**Work to complete**
For this task, retype the records below exactly.

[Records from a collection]
■ ■ ■ ■

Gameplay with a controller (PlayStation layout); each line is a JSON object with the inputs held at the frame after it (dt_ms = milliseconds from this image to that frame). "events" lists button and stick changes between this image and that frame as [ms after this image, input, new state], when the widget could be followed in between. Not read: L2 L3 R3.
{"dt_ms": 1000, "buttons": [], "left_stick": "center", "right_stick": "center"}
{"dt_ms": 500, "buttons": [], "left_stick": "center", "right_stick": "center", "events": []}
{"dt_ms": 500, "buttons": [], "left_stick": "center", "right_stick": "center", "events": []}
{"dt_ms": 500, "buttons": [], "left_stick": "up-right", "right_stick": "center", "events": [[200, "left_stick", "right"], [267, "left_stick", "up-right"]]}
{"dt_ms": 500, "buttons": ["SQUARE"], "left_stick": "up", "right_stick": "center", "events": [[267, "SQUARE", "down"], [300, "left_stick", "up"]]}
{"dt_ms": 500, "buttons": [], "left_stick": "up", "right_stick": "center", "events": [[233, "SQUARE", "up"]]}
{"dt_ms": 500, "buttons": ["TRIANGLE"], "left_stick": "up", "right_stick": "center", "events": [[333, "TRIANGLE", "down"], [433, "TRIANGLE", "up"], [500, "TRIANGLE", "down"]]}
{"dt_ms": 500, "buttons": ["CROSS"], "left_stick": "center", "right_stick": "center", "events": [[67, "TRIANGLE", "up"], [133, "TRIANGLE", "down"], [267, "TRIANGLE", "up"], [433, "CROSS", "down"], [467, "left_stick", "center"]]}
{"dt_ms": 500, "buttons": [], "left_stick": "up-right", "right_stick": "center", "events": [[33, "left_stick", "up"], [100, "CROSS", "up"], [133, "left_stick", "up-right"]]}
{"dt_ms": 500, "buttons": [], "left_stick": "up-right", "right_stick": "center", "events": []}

■ ■ ■ ■

**Reply**
Gameplay with a controller (PlayStation layout); each line is a JSON object with the inputs held at the frame after it (dt_ms = milliseconds from this image to that frame). "events" lists button and stick changes between this image and that frame as [ms after this image, input, new state], when the widget could be followed in between. Not read: L2 L3 R3.
{"dt_ms": 1000, "buttons": [], "left_stick": "center", "right_stick": "center"}
{"dt_ms": 500, "buttons": [], "left_stick": "center", "right_stick": "center", "events": []}
{"dt_ms": 500, "buttons": [], "left_stick": "center", "right_stick": "center", "events": []}
{"dt_ms": 500, "buttons": [], "left_stick": "up-right", "right_stick": "center", "events": [[200, "left_stick", "right"], [267, "left_stick", "up-right"]]}
{"dt_ms": 500, "buttons": ["SQUARE"], "left_stick": "up", "right_stick": "center", "events": [[267, "SQUARE", "down"], [300, "left_stick", "up"]]}
{"dt_ms": 500, "buttons": [], "left_stick": "up", "right_stick": "center", "events": [[233, "SQUARE", "up"]]}
{"dt_ms": 500, "buttons": ["TRIANGLE"], "left_stick": "up", "right_stick": "center", "events": [[333, "TRIANGLE", "down"], [433, "TRIANGLE", "up"], [500, "TRIANGLE", "down"]]}
{"dt_ms": 500, "buttons": ["CROSS"], "left_stick": "center", "right_stick": "center", "events": [[67, "TRIANGLE", "up"], [133, "TRIANGLE", "down"], [267, "TRIANGLE", "up"], [433, "CROSS", "down"], [467, "left_stick", "center"]]}
{"dt_ms": 500, "buttons": [], "left_stick": "up-right", "right_stick": "center", "events": [[33, "left_stick", "up"], [100, "CROSS", "up"], [133, "left_stick", "up-right"]]}
{"dt_ms": 500, "buttons": [], "left_stick": "up-right", "right_stick": "center", "events": []}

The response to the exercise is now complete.